_THE INPUT_.

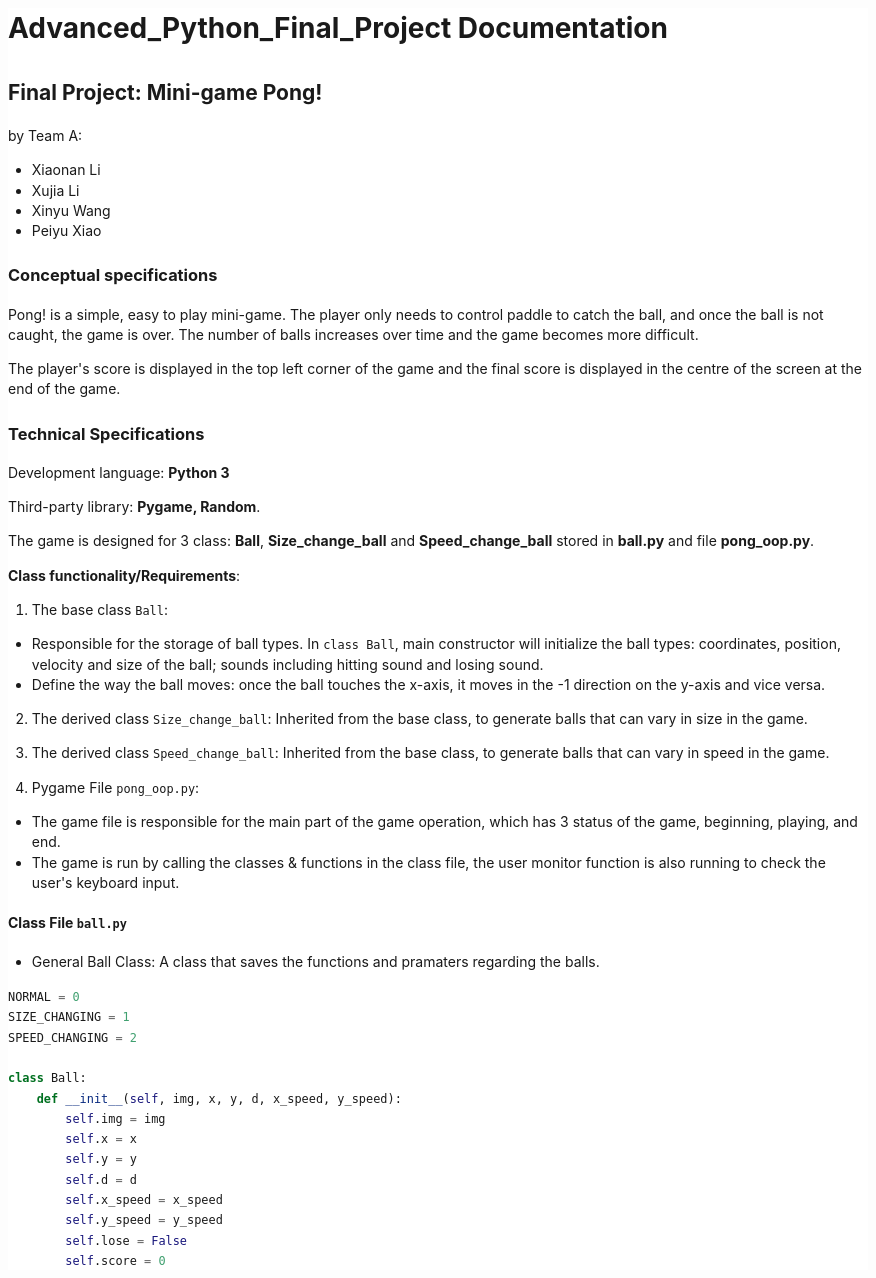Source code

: # Advanced_Python_Final_Project Documentation

## Final Project: Mini-game Pong!

by Team A:
- Xiaonan Li
- Xujia Li
- Xinyu Wang
- Peiyu Xiao

### **Conceptual specifications**

Pong! is a simple, easy to play mini-game. The player only needs to control paddle to catch the ball, and once the ball is not caught, the game is over. The number of balls increases over time and the game becomes more difficult.

The player's score is displayed in the top left corner of the game and the final score is displayed in the centre of the screen at the end of the game.

### **Technical Specifications**

Development language: **Python 3**

Third-party library: **Pygame, Random**.

The game is designed for 3 class: **Ball**, **Size_change_ball** and **Speed_change_ball** stored in **ball.py** and file **pong_oop.py**.

**Class functionality/Requirements**:
1. The base class `Ball`: 
- Responsible for the storage of ball types. In `class Ball`, main constructor will initialize the ball types: coordinates, position, velocity and size of the ball; sounds including hitting sound and losing sound. 
- Define the way the ball moves: once the ball touches the x-axis, it moves in the -1 direction on the y-axis and vice versa.

2. The derived class `Size_change_ball`:
Inherited from the base class, to generate balls that can vary in size in the game.

3. The derived class `Speed_change_ball`:
Inherited from the base class, to generate balls that can vary in speed in the game.

4. Pygame File `pong_oop.py`: 
- The game file is responsible for the main part of the game operation, which has 3 status of the game, beginning, playing, and end. 
- The game is run by calling the classes & functions in the class file, the user monitor function is also running to check the user's keyboard input.

#### **Class File `ball.py`**
- General Ball Class: A class that saves the functions and pramaters regarding the balls.
```py
NORMAL = 0
SIZE_CHANGING = 1
SPEED_CHANGING = 2

class Ball:
    def __init__(self, img, x, y, d, x_speed, y_speed):
        self.img = img
        self.x = x
        self.y = y
        self.d = d
        self.x_speed = x_speed
        self.y_speed = y_speed
        self.lose = False
        self.score = 0

```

_WHAT YOU SHOULD DO_.
Omit the pictures, then give every record back exactly as it stands.

_EXERCISE RESPONSE_.
Source code

: # Advanced_Python_Final_Project Documentation

## Final Project: Mini-game Pong!

by Team A:
- Xiaonan Li
- Xujia Li
- Xinyu Wang
- Peiyu Xiao

### **Conceptual specifications**

Pong! is a simple, easy to play mini-game. The player only needs to control paddle to catch the ball, and once the ball is not caught, the game is over. The number of balls increases over time and the game becomes more difficult.

The player's score is displayed in the top left corner of the game and the final score is displayed in the centre of the screen at the end of the game.

### **Technical Specifications**

Development language: **Python 3**

Third-party library: **Pygame, Random**.

The game is designed for 3 class: **Ball**, **Size_change_ball** and **Speed_change_ball** stored in **ball.py** and file **pong_oop.py**.

**Class functionality/Requirements**:
1. The base class `Ball`: 
- Responsible for the storage of ball types. In `class Ball`, main constructor will initialize the ball types: coordinates, position, velocity and size of the ball; sounds including hitting sound and losing sound. 
- Define the way the ball moves: once the ball touches the x-axis, it moves in the -1 direction on the y-axis and vice versa.

2. The derived class `Size_change_ball`:
Inherited from the base class, to generate balls that can vary in size in the game.

3. The derived class `Speed_change_ball`:
Inherited from the base class, to generate balls that can vary in speed in the game.

4. Pygame File `pong_oop.py`: 
- The game file is responsible for the main part of the game operation, which has 3 status of the game, beginning, playing, and end. 
- The game is run by calling the classes & functions in the class file, the user monitor function is also running to check the user's keyboard input.

#### **Class File `ball.py`**
- General Ball Class: A class that saves the functions and pramaters regarding the balls.
```py
NORMAL = 0
SIZE_CHANGING = 1
SPEED_CHANGING = 2

class Ball:
    def __init__(self, img, x, y, d, x_speed, y_speed):
        self.img = img
        self.x = x
        self.y = y
        self.d = d
        self.x_speed = x_speed
        self.y_speed = y_speed
        self.lose = False
        self.score = 0

```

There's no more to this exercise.